House prices peaked before the 2017 election. And house builds under National went from ~10000/year inherited from Labour after they had scared off all builders to Aus to ~30000 a year, enough to meet population growth. It takes time to grow bricks-and-mortar industry - as Coalition have discovered with their kiwibuild fiasco. There is no evidence that National 'stabbed Winston in front, back and middle' other than Winston 'all mouth no trousers' Peters' bluster. No promised prosecution. He is reviled by large majority of kiwis so could just as easily have been a civil servant or Labour apparatchik sick of his decades of bullshit and exploitation of low-information elderly voters and eager to see the back of him. He is possibly even Machiavellian enough to have done it himself to garner some sympathy and media attention.

"There is no evidence that National 'stabbed Winston in front, back and middle' "
Glitzy might be referring to when Peters was exposed double dipping the pension declaring he did not have a partner when he did. He claimed that was Paula Bennett who exposed him .... shame on her!

And you believed them LOL.

LOL ni ni didn't, I didn't vote Labour

Of course you didn't you want higher property prices, higher immigration, and more foreign buyers.

Well this is the sort of statistic you get when you self servingly elect successive governments that encourage you to be self serving. Of course that only works on the assumption there isn't a bigger fish thats more self serving than you. Someone has to lose under that system and in the case of housing the Key govt had some very big fish waiting in the shadows to buy all our housing stock from overseas and thanks to Lvr's many kiwis lost their ability to progress up the property ladder. I think that Knighthood should be stripped!

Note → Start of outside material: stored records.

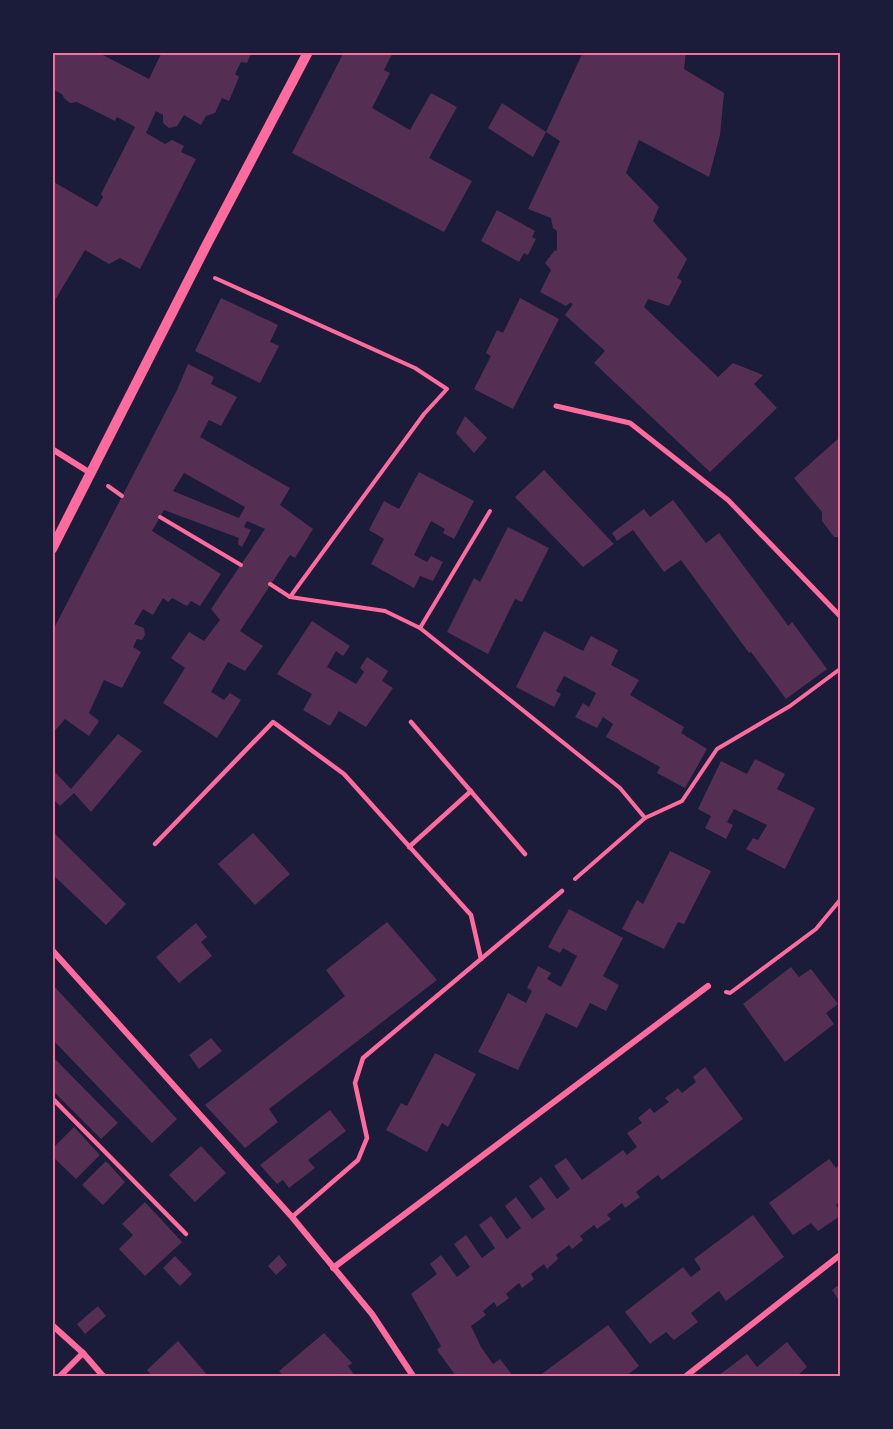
<svg xmlns="http://www.w3.org/2000/svg" width="893" height="1429" viewBox="0 0 893 1429" font-family="Overpass,sans-serif">
	<style>
		.building { fill: #542f53; fill-rule: evenodd }
		.lines { fill: none; stroke-linecap: round; stroke-linejoin: round }
		.path { stroke: #ff6b9d; stroke-width: 4 }
		.service { stroke: #ff6b9d; stroke-width: 4.5 }
		.pedestrian { stroke: #ff6b9d; stroke-width: 5 }
		.minor { stroke: #ff6b9d; stroke-width: 6 }
		.tertiary { stroke: #ff6b9d; stroke-width: 10 }
		.neatline { fill: none; stroke: #ff6b9d; stroke-width: 2 }
	</style>
	<rect width="100%" height="100%" fill="#1b1b3a"/>
	<!-- building -->
	<g class="building">
		<polygon points="52,52 97,52 149,79 162,52 252,52 247,63 241,62 235,74 239,77 229,101 222,98 215,113 206,116 201,125 184,115 177,126 169,128 163,123 163,115 156,111 146,133 165,144 172,140 184,146 181,152 196,159 140,269 120,258 109,264 85,250 52,305 52,181 97,207 103,197 101,194 135,127 117,117 115,121 77,102 70,103 64,98 62,94 52,89"/>
		<polygon points="344,52 393,52 384,70 390,73 372,108 410,130 431,93 457,107 429,158 472,181 444,232 292,153"/>
		<polygon points="583,52 686,52 684,69 724,93 720,135 709,177 639,140 626,173 659,207 653,221 687,259 677,278 682,281 669,306 648,299 644,307 718,377 733,363 763,375 754,384 777,408 710,472 594,363 605,351 565,315 573,304 570,303 566,306 540,292 551,270 545,263 555,250 557,251 557,231 553,228 551,218 528,209 560,141 546,132"/>
		<polygon points="502,103 546,132 533,157 488,128"/>
		<polygon points="497,210 535,231 532,237 536,239 528,255 524,253 519,262 481,241"/>
		<polygon points="221,298 278,325 270,342 279,346 260,383 195,351"/>
		<polygon points="520,298 559,319 513,409 474,389 491,356 486,353 497,330 503,333"/>
		<path d="M188,364L214,377L211,384L237,397L221,426L209,420L200,437L290,488L280,505L313,529L295,558L290,555L240,631L263,646L245,671L228,662L211,692L224,700L230,693L241,700L217,738L163,703L185,668L171,658L189,632L204,641L220,620L211,609L265,529L247,521L244,527L251,530L242,547L238,544L239,538L164,510L152,531L221,574L200,606L191,601L187,606L172,598L168,602L163,598L153,615L143,609L134,624L144,628L145,635L142,640L137,639L133,647L141,652L122,688L104,680L89,713L99,721L89,736L65,719L52,734V632L177,390ZM184,473L245,507L239,518L173,491Z"/>
		<polygon points="465,416 487,438 474,453 456,433"/>
		<polygon points="839,438 840,440 840,537 834,537 822,521 822,512 794,478"/>
		<polygon points="544,470 614,544 583,567 515,497"/>
		<polygon points="419,472 474,501 454,539 443,533 445,529 431,521 414,555 427,562 431,556 443,562 433,581 420,576 414,588 371,564 384,539 369,530 384,501 399,509"/>
		<polygon points="673,500 706,543 719,533 787,624 788,626 792,622 827,669 786,699 751,652 749,653 681,560 664,572 633,530 617,541 612,533 644,509 650,517"/>
		<polygon points="508,527 549,548 522,602 515,599 488,654 447,632 474,578 480,582"/>
		<polygon points="312,621 350,646 343,656 336,651 327,667 356,684 364,672 360,668 367,657 388,671 382,681 393,688 366,727 339,711 330,726 303,710 312,694 277,674"/>
		<polygon points="544,631 583,651 591,636 618,650 611,665 639,680 630,695 684,727 681,733 707,749 685,788 657,773 660,767 606,737 613,724 603,717 597,728 575,717 583,703 589,707 596,693 564,676 556,691 561,694 554,707 516,687"/>
		<polygon points="118,734 142,751 91,812 74,793 60,806 52,798 52,769 71,789"/>
		<polygon points="755,759 785,774 777,789 815,808 785,869 746,849 753,838 758,840 767,825 734,809 727,822 733,825 726,839 705,828 711,816 698,809 721,761 747,774"/>
		<polygon points="52,829 57,836 126,904 106,925 52,874"/>
		<polygon points="253,833 290,874 255,905 218,864"/>
		<polygon points="670,851 711,871 684,924 678,922 664,949 622,929 637,900 643,904"/>
		<polygon points="569,909 623,938 603,976 619,985 606,1011 590,1003 577,1028 546,1013 518,1070 478,1052 508,993 526,1003 532,991 527,988 538,966 551,973 547,979 561,987 577,956 563,948 560,953 548,947"/>
		<polygon points="387,922 437,980 269,1109 278,1122 245,1148 205,1105 345,996 326,970"/>
		<polygon points="196,923 207,937 201,942 212,956 179,983 156,957"/>
		<polygon points="791,967 799,977 811,969 838,1004 826,1013 834,1024 785,1062 743,1004"/>
		<polygon points="52,984 177,1119 152,1143 52,1039"/>
		<polygon points="211,1038 222,1051 199,1069 189,1055"/>
		<polygon points="435,1053 476,1074 448,1127 442,1123 427,1152 386,1130 401,1103 407,1106"/>
		<polygon points="52,1056 118,1123 101,1139 52,1090"/>
		<polygon points="705,1067 743,1119 662,1180 658,1175 636,1192 640,1197 625,1208 622,1203 607,1215 611,1219 597,1229 594,1225 580,1236 583,1240 572,1249 569,1245 556,1255 558,1259 547,1269 544,1264 531,1274 534,1279 522,1288 519,1283 506,1294 509,1298 497,1307 494,1302 483,1311 486,1315 471,1326 481,1347 493,1364 500,1359 513,1376 456,1376 437,1350 441,1346 411,1294 437,1274 430,1264 441,1255 457,1277 470,1267 454,1244 466,1235 482,1258 495,1248 479,1225 491,1216 507,1239 521,1228 505,1206 516,1197 532,1219 545,1209 529,1186 541,1177 557,1199 570,1189 554,1166 566,1158 582,1180 623,1150 627,1155 637,1147 627,1133 642,1123 638,1118 650,1108 654,1113 669,1102 665,1098 678,1088 682,1093 696,1082 693,1077"/>
		<polygon points="330,1110 346,1131 308,1160 315,1168 289,1188 283,1180 277,1184 260,1165"/>
		<polygon points="74,1127 100,1155 76,1179 52,1156 52,1149"/>
		<polygon points="201,1146 226,1173 195,1202 169,1175"/>
		<polygon points="829,1159 836,1168 840,1164 840,1201 836,1205 840,1211 840,1216 818,1231 811,1223 793,1235 769,1203"/>
		<polygon points="106,1161 125,1182 103,1205 82,1185"/>
		<polygon points="145,1202 182,1242 145,1276 119,1249 133,1235 122,1224"/>
		<polygon points="753,1215 784,1257 726,1301 719,1291 691,1313 698,1322 674,1340 666,1332 650,1344 625,1312 683,1267 691,1277 701,1269 694,1259"/>
		<polygon points="279,1255 287,1265 276,1275 268,1266"/>
		<polygon points="175,1256 192,1274 180,1286 163,1268"/>
		<polygon points="840,1284 840,1302 832,1290"/>
		<polygon points="98,1306 106,1316 85,1334 77,1324"/>
		<polygon points="608,1325 639,1366 626,1376 539,1376"/>
		<polygon points="324,1333 352,1363 348,1366 355,1376 284,1376 279,1371"/>
		<polygon points="178,1341 208,1376 152,1376 147,1370"/>
		<polygon points="787,1342 807,1367 797,1376 718,1376 747,1354 757,1367"/>
	</g>
	<g class="lines">
		<!-- path -->
		<g class="path">
			<polyline points="215,278 415,368 447,389 424,414 290,597"/>
			<polyline points="108,486 122,496"/>
			<polyline points="160,517 241,565"/>
			<polyline points="270,584 290,597 385,611 420,628 620,788 645,818"/>
			<polyline points="420,628 490,511"/>
			<polyline points="575,879 645,818 682,801 717,749 790,706 840,669"/>
			<polyline points="726,992 730,993 816,929 840,900"/>
		</g>
		<!-- service -->
		<g class="service">
			<polyline points="411,722 525,854"/>
			<polyline points="155,844 273,722 344,774 471,915 481,959"/>
			<polyline points="409,847 471,791"/>
			<polyline points="52,1098 186,1234"/>
			<polyline points="292,1217 358,1160 367,1138 355,1083 363,1058 562,891"/>
		</g>
		<!-- pedestrian -->
		<polyline class="pedestrian" points="556,406 630,423 728,500 840,616"/>
		<!-- minor -->
		<g class="minor">
			<polyline points="52,449 92,474"/>
			<polyline points="52,950 292,1217 372,1314 413,1376"/>
			<polyline points="333,1268 708,986"/>
			<polyline points="52,1325 83,1353 103,1376"/>
			<polyline points="60,1376 83,1353"/>
			<polyline points="686,1376 840,1255"/>
		</g>
		<!-- tertiary -->
		<polyline class="tertiary" points="52,549 206,246 308,52"/>
	</g>
	<!-- border -->
	<rect width="893" height="1429" fill="none" stroke="#1b1b3a" stroke-width="108"/>
	<rect x="54" y="54" width="785" height="1321" class="neatline"/>
</svg>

I repeat, ad nauseam: there is a shortage of good quality rented housing for families in particular.
The government knew this when elected.
Kiwibuild is nice shiny policy for FHB in Auckland and its failed. Too expensive. Not a good look for the Labour Party, after all their bleating b4 the election.
Homeless in Auckland: pretty quiet on that one now are they not?
"Units to go" and others waiting to make houses and getting b all incentive from government.
Builders are building $800k plus 4 bed places that families in bottom two thirds of income distribution cannot afford. So, there is a shortage of 3 beds at $700k or under.
Reality I am afraid is that on any major policy requiring implementation via Agencies, this government is too damn slow. Others were same and reason is quango-isation of the State. Arms length non-responsible organisations accountable to none it seems. Nightly reporting that Labour cannot get budgets spent and and also that Agencies of all kinds are not doing job: work and income; Prisons; Police; INZ; Stats NZ; treasury: Highways and RTNZ. One sorry tale after another. Ring up about something and its pass the parcel "not us gov"

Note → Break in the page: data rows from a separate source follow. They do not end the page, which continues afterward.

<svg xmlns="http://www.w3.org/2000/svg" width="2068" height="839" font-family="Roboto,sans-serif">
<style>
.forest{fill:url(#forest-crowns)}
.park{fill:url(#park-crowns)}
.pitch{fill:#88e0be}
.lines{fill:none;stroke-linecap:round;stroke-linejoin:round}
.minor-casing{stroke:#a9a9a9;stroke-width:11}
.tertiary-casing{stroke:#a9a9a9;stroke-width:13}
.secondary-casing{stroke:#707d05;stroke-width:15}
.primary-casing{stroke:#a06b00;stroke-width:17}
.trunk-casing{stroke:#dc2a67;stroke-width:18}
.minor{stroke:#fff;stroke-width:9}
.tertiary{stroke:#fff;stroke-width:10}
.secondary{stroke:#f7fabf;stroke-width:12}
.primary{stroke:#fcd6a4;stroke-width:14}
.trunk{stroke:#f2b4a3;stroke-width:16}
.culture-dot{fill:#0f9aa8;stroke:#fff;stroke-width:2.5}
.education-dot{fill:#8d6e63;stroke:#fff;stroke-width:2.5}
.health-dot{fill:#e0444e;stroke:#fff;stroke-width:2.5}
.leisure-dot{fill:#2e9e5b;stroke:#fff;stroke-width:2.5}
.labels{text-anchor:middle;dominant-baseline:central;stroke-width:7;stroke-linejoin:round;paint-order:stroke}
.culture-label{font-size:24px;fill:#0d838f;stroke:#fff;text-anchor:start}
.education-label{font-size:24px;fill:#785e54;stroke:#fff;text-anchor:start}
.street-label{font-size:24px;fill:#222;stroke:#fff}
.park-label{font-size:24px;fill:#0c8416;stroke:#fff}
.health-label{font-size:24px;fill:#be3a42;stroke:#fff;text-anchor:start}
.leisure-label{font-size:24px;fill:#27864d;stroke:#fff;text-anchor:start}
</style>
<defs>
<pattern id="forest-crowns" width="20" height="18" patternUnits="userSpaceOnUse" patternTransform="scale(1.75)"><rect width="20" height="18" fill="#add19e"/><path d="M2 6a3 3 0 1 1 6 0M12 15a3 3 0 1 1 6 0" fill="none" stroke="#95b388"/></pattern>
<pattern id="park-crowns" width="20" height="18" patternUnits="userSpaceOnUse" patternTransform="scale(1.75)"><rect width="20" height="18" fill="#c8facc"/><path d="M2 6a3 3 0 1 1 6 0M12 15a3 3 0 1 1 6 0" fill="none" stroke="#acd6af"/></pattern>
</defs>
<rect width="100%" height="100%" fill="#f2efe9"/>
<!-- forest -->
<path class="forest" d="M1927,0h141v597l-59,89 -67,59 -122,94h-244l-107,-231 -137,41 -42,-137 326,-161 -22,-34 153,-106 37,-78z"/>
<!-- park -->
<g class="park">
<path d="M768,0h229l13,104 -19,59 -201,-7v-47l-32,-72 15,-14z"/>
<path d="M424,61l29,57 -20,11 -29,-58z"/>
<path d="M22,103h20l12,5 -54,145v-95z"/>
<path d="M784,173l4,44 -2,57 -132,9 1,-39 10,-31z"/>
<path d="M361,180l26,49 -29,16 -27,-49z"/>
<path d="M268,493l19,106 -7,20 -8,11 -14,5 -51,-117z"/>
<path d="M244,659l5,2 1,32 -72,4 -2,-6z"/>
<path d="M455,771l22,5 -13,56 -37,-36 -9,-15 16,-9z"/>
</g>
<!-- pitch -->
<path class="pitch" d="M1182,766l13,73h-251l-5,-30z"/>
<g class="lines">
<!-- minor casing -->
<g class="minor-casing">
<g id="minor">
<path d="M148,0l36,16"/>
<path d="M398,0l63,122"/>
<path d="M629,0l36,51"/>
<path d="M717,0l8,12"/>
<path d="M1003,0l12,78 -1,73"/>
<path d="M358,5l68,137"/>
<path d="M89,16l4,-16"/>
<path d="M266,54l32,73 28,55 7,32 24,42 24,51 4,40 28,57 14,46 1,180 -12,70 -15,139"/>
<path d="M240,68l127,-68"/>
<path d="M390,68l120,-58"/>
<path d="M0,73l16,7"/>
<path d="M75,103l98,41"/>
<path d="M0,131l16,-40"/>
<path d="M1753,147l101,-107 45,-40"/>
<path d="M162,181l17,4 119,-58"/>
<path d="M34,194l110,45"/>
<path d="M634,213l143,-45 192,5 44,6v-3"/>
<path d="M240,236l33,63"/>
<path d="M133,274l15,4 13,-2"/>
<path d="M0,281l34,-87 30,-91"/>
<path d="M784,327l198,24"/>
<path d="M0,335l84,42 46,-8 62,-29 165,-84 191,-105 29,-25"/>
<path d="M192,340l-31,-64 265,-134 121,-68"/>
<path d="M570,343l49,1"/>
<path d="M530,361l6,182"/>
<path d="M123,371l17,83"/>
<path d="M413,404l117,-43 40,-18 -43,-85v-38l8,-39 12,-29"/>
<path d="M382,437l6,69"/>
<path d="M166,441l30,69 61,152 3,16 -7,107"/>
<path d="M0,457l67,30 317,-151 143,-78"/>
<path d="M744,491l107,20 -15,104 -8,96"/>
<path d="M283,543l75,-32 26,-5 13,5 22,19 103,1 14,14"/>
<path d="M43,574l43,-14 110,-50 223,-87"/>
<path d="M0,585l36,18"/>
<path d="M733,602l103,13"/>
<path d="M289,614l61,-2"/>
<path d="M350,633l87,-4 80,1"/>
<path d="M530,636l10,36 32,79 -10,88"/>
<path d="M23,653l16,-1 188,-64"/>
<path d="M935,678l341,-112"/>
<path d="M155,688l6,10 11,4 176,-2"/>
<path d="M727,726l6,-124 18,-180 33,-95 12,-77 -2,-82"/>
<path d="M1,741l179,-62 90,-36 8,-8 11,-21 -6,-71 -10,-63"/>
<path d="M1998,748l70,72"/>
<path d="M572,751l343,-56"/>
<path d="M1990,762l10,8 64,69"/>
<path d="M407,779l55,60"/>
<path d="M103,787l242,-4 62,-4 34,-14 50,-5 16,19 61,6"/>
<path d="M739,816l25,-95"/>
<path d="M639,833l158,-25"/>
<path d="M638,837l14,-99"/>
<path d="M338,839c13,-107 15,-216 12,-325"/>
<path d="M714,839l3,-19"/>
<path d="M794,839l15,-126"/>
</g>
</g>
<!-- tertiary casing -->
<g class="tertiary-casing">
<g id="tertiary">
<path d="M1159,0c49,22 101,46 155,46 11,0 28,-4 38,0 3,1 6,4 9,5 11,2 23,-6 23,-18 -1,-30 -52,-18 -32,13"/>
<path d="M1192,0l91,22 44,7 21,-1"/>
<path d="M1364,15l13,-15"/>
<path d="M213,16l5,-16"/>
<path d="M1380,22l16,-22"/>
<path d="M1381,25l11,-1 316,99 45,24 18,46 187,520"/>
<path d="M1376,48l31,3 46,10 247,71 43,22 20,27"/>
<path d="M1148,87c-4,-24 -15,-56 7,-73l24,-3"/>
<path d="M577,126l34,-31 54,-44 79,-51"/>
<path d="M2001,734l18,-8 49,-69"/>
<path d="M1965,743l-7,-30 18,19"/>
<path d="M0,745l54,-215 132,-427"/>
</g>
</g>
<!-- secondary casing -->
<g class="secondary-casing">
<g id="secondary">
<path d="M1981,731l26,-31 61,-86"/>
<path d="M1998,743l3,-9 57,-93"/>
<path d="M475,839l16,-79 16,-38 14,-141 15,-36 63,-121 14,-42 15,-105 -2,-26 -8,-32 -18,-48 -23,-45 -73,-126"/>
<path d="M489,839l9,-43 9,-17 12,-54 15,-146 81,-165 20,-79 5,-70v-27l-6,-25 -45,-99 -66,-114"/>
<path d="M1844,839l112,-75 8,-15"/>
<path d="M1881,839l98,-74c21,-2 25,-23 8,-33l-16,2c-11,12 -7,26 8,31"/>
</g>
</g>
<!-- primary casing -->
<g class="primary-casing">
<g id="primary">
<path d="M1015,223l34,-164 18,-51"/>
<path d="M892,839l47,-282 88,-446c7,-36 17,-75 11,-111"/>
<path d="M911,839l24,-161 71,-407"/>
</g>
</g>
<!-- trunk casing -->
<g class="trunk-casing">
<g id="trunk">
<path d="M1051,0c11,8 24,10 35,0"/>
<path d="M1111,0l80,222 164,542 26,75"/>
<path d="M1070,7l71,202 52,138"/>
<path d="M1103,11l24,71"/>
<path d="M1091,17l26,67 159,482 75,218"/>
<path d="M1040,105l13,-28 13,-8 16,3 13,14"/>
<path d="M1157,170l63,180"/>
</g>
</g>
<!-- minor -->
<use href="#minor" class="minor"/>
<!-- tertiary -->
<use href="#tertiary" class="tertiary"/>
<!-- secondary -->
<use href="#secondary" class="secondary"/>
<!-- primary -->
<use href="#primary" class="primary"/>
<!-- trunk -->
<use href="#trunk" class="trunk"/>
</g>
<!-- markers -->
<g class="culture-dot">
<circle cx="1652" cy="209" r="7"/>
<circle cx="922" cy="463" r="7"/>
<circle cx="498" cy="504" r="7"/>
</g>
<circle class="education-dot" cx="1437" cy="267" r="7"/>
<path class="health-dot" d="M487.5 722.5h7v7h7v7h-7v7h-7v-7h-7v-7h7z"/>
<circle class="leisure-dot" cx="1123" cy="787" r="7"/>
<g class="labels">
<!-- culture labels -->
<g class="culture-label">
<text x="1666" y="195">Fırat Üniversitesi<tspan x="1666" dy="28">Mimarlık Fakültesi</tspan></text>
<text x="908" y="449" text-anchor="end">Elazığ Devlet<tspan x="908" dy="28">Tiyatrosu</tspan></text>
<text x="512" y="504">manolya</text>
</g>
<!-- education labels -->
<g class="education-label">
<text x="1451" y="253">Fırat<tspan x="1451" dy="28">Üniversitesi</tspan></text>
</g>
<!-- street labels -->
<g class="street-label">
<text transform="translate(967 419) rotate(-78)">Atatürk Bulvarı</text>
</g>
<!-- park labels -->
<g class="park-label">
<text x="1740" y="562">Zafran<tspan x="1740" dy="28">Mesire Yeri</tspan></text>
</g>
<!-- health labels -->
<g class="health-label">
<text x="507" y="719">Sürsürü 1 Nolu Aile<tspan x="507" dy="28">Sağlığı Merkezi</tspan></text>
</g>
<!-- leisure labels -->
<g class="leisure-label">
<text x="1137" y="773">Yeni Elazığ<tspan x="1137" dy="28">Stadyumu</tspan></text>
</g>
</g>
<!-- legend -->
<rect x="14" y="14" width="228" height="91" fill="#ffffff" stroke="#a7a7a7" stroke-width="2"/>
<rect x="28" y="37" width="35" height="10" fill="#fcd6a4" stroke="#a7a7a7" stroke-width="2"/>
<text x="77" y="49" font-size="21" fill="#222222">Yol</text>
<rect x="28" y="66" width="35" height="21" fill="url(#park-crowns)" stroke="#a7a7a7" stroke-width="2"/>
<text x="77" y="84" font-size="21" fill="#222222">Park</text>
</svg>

I would say Labour are incompetent trying to fix the mess we find ourselves in, but I find the previous government fully competent of increasing house prices into the stratosphere where no average kiwi can afford a property unless they get themselves into a lifetime of debt. John Key knew what he was doing bringing in foreign buyers and ramping up immigration so he could conveniently flick off his Parnell property for 20 mill.

Well done that man, insider trading at its finest. Greed is good. Good for Gecko and Key anyway.

When Swapacrate add one and one he get 20 million, Swapacrate really smart! (Old Chinese proverb)

I’d hazard a guess he had his name on that seat at ANZ back when he was elected.